Task instructions:
Restate the records that follow. Every word must match.

Provided material:
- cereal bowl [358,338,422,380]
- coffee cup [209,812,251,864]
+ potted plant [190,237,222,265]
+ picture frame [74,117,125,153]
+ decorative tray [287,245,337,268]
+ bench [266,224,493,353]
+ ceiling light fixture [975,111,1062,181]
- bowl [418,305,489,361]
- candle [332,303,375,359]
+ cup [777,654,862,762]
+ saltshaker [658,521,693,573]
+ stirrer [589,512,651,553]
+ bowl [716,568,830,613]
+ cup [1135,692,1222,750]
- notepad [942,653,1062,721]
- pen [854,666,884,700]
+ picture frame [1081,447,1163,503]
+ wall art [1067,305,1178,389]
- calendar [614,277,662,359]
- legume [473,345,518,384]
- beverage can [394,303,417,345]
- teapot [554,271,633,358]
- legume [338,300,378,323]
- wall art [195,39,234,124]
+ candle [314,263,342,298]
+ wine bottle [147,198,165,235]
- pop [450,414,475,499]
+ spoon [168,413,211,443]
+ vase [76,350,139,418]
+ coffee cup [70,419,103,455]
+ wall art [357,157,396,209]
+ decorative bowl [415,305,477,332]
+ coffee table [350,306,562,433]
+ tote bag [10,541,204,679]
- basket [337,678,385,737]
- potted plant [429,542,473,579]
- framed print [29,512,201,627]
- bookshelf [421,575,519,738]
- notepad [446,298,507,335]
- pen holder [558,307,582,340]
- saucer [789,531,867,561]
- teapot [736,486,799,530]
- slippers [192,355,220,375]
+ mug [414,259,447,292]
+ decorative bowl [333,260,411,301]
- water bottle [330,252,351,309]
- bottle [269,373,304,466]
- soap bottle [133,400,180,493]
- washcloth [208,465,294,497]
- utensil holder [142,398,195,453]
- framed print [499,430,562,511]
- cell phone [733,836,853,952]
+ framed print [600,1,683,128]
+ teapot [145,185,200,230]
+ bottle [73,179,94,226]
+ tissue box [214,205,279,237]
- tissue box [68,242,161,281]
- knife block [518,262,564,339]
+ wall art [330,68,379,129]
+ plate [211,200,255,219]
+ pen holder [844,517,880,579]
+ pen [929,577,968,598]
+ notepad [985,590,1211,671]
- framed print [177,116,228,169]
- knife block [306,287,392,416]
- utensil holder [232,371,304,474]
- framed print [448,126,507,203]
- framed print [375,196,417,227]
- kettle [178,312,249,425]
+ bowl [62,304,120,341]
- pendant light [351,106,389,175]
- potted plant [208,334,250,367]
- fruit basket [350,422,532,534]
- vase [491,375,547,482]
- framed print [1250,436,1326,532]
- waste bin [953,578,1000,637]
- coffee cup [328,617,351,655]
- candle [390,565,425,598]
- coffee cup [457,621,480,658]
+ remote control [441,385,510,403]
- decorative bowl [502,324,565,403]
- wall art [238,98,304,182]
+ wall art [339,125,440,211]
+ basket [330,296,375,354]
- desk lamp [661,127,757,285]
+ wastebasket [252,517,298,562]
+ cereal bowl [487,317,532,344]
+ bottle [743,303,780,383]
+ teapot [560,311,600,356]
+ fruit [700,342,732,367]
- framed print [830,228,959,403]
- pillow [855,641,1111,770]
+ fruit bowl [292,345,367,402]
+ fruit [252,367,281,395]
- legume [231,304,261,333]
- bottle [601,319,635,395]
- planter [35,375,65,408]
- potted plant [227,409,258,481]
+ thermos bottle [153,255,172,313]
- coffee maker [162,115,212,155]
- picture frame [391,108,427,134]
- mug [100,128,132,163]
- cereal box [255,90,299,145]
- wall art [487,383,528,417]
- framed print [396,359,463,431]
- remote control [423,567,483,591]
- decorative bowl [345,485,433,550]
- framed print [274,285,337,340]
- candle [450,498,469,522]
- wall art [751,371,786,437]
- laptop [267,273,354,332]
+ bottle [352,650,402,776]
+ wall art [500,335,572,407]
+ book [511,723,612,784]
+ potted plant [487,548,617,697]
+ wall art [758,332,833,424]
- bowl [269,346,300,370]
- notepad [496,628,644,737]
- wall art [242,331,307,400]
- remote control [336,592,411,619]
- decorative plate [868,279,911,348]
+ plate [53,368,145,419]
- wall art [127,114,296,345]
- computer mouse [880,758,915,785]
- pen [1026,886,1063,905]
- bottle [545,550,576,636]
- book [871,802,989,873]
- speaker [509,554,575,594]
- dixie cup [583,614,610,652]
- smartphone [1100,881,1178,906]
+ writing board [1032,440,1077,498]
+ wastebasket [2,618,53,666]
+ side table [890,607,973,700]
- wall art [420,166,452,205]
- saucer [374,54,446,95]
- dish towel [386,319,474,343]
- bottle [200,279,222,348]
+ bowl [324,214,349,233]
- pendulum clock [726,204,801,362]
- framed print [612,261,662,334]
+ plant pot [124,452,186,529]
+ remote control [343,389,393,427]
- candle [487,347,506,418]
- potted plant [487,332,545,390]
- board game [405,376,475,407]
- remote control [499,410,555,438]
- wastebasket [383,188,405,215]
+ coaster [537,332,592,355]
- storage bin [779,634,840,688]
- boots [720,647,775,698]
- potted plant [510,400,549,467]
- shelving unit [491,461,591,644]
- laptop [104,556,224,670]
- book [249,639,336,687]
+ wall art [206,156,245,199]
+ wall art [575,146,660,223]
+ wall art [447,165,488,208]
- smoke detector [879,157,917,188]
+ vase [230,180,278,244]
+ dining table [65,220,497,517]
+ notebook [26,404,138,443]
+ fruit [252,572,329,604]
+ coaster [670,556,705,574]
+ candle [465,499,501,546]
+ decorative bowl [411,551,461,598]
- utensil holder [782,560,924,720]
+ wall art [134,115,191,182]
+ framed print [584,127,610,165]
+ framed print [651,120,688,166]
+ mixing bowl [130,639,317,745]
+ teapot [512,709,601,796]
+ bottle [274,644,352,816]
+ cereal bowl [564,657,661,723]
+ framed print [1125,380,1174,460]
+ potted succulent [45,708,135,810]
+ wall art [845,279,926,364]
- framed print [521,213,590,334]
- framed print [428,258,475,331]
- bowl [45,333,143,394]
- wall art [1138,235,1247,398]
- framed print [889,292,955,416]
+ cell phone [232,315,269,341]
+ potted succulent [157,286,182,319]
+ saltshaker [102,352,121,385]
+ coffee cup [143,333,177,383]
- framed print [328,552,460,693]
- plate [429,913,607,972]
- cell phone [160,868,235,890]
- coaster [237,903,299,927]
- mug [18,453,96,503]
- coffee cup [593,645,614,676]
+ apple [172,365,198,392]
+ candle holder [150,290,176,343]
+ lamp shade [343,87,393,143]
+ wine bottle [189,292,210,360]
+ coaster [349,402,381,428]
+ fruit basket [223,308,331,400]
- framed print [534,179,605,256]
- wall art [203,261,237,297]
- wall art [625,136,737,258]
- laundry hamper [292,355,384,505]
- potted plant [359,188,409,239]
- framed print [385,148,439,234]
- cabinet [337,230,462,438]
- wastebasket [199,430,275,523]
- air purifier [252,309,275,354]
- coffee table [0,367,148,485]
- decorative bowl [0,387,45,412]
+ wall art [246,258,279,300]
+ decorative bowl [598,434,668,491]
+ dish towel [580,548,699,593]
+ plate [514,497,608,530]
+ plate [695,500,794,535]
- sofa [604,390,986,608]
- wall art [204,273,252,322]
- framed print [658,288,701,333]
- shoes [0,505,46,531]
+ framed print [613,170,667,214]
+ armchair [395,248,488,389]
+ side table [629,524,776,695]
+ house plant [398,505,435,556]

Solution for this exercise:
- cereal bowl [358,338,422,380]
- coffee cup [209,812,251,864]
+ potted plant [190,237,222,265]
+ picture frame [74,117,125,153]
+ decorative tray [287,245,337,268]
+ bench [266,224,493,353]
+ ceiling light fixture [975,111,1062,181]
- bowl [418,305,489,361]
- candle [332,303,375,359]
+ cup [777,654,862,762]
+ saltshaker [658,521,693,573]
+ stirrer [589,512,651,553]
+ bowl [716,568,830,613]
+ cup [1135,692,1222,750]
- notepad [942,653,1062,721]
- pen [854,666,884,700]
+ picture frame [1081,447,1163,503]
+ wall art [1067,305,1178,389]
- calendar [614,277,662,359]
- legume [473,345,518,384]
- beverage can [394,303,417,345]
- teapot [554,271,633,358]
- legume [338,300,378,323]
- wall art [195,39,234,124]
+ candle [314,263,342,298]
+ wine bottle [147,198,165,235]
- pop [450,414,475,499]
+ spoon [168,413,211,443]
+ vase [76,350,139,418]
+ coffee cup [70,419,103,455]
+ wall art [357,157,396,209]
+ decorative bowl [415,305,477,332]
+ coffee table [350,306,562,433]
+ tote bag [10,541,204,679]
- basket [337,678,385,737]
- potted plant [429,542,473,579]
- framed print [29,512,201,627]
- bookshelf [421,575,519,738]
- notepad [446,298,507,335]
- pen holder [558,307,582,340]
- saucer [789,531,867,561]
- teapot [736,486,799,530]
- slippers [192,355,220,375]
+ mug [414,259,447,292]
+ decorative bowl [333,260,411,301]
- water bottle [330,252,351,309]
- bottle [269,373,304,466]
- soap bottle [133,400,180,493]
- washcloth [208,465,294,497]
- utensil holder [142,398,195,453]
- framed print [499,430,562,511]
- cell phone [733,836,853,952]
+ framed print [600,1,683,128]
+ teapot [145,185,200,230]
+ bottle [73,179,94,226]
+ tissue box [214,205,279,237]
- tissue box [68,242,161,281]
- knife block [518,262,564,339]
+ wall art [330,68,379,129]
+ plate [211,200,255,219]
+ pen holder [844,517,880,579]
+ pen [929,577,968,598]
+ notepad [985,590,1211,671]
- framed print [177,116,228,169]
- knife block [306,287,392,416]
- utensil holder [232,371,304,474]
- framed print [448,126,507,203]
- framed print [375,196,417,227]
- kettle [178,312,249,425]
+ bowl [62,304,120,341]
- pendant light [351,106,389,175]
- potted plant [208,334,250,367]
- fruit basket [350,422,532,534]
- vase [491,375,547,482]
- framed print [1250,436,1326,532]
- waste bin [953,578,1000,637]
- coffee cup [328,617,351,655]
- candle [390,565,425,598]
- coffee cup [457,621,480,658]
+ remote control [441,385,510,403]
- decorative bowl [502,324,565,403]
- wall art [238,98,304,182]
+ wall art [339,125,440,211]
+ basket [330,296,375,354]
- desk lamp [661,127,757,285]
+ wastebasket [252,517,298,562]
+ cereal bowl [487,317,532,344]
+ bottle [743,303,780,383]
+ teapot [560,311,600,356]
+ fruit [700,342,732,367]
- framed print [830,228,959,403]
- pillow [855,641,1111,770]
+ fruit bowl [292,345,367,402]
+ fruit [252,367,281,395]
- legume [231,304,261,333]
- bottle [601,319,635,395]
- planter [35,375,65,408]
- potted plant [227,409,258,481]
+ thermos bottle [153,255,172,313]
- coffee maker [162,115,212,155]
- picture frame [391,108,427,134]
- mug [100,128,132,163]
- cereal box [255,90,299,145]
- wall art [487,383,528,417]
- framed print [396,359,463,431]
- remote control [423,567,483,591]
- decorative bowl [345,485,433,550]
- framed print [274,285,337,340]
- candle [450,498,469,522]
- wall art [751,371,786,437]
- laptop [267,273,354,332]
+ bottle [352,650,402,776]
+ wall art [500,335,572,407]
+ book [511,723,612,784]
+ potted plant [487,548,617,697]
+ wall art [758,332,833,424]
- bowl [269,346,300,370]
- notepad [496,628,644,737]
- wall art [242,331,307,400]
- remote control [336,592,411,619]
- decorative plate [868,279,911,348]
+ plate [53,368,145,419]
- wall art [127,114,296,345]
- computer mouse [880,758,915,785]
- pen [1026,886,1063,905]
- bottle [545,550,576,636]
- book [871,802,989,873]
- speaker [509,554,575,594]
- dixie cup [583,614,610,652]
- smartphone [1100,881,1178,906]
+ writing board [1032,440,1077,498]
+ wastebasket [2,618,53,666]
+ side table [890,607,973,700]
- wall art [420,166,452,205]
- saucer [374,54,446,95]
- dish towel [386,319,474,343]
- bottle [200,279,222,348]
+ bowl [324,214,349,233]
- pendulum clock [726,204,801,362]
- framed print [612,261,662,334]
+ plant pot [124,452,186,529]
+ remote control [343,389,393,427]
- candle [487,347,506,418]
- potted plant [487,332,545,390]
- board game [405,376,475,407]
- remote control [499,410,555,438]
- wastebasket [383,188,405,215]
+ coaster [537,332,592,355]
- storage bin [779,634,840,688]
- boots [720,647,775,698]
- potted plant [510,400,549,467]
- shelving unit [491,461,591,644]
- laptop [104,556,224,670]
- book [249,639,336,687]
+ wall art [206,156,245,199]
+ wall art [575,146,660,223]
+ wall art [447,165,488,208]
- smoke detector [879,157,917,188]
+ vase [230,180,278,244]
+ dining table [65,220,497,517]
+ notebook [26,404,138,443]
+ fruit [252,572,329,604]
+ coaster [670,556,705,574]
+ candle [465,499,501,546]
+ decorative bowl [411,551,461,598]
- utensil holder [782,560,924,720]
+ wall art [134,115,191,182]
+ framed print [584,127,610,165]
+ framed print [651,120,688,166]
+ mixing bowl [130,639,317,745]
+ teapot [512,709,601,796]
+ bottle [274,644,352,816]
+ cereal bowl [564,657,661,723]
+ framed print [1125,380,1174,460]
+ potted succulent [45,708,135,810]
+ wall art [845,279,926,364]
- framed print [521,213,590,334]
- framed print [428,258,475,331]
- bowl [45,333,143,394]
- wall art [1138,235,1247,398]
- framed print [889,292,955,416]
+ cell phone [232,315,269,341]
+ potted succulent [157,286,182,319]
+ saltshaker [102,352,121,385]
+ coffee cup [143,333,177,383]
- framed print [328,552,460,693]
- plate [429,913,607,972]
- cell phone [160,868,235,890]
- coaster [237,903,299,927]
- mug [18,453,96,503]
- coffee cup [593,645,614,676]
+ apple [172,365,198,392]
+ candle holder [150,290,176,343]
+ lamp shade [343,87,393,143]
+ wine bottle [189,292,210,360]
+ coaster [349,402,381,428]
+ fruit basket [223,308,331,400]
- framed print [534,179,605,256]
- wall art [203,261,237,297]
- wall art [625,136,737,258]
- laundry hamper [292,355,384,505]
- potted plant [359,188,409,239]
- framed print [385,148,439,234]
- cabinet [337,230,462,438]
- wastebasket [199,430,275,523]
- air purifier [252,309,275,354]
- coffee table [0,367,148,485]
- decorative bowl [0,387,45,412]
+ wall art [246,258,279,300]
+ decorative bowl [598,434,668,491]
+ dish towel [580,548,699,593]
+ plate [514,497,608,530]
+ plate [695,500,794,535]
- sofa [604,390,986,608]
- wall art [204,273,252,322]
- framed print [658,288,701,333]
- shoes [0,505,46,531]
+ framed print [613,170,667,214]
+ armchair [395,248,488,389]
+ side table [629,524,776,695]
+ house plant [398,505,435,556]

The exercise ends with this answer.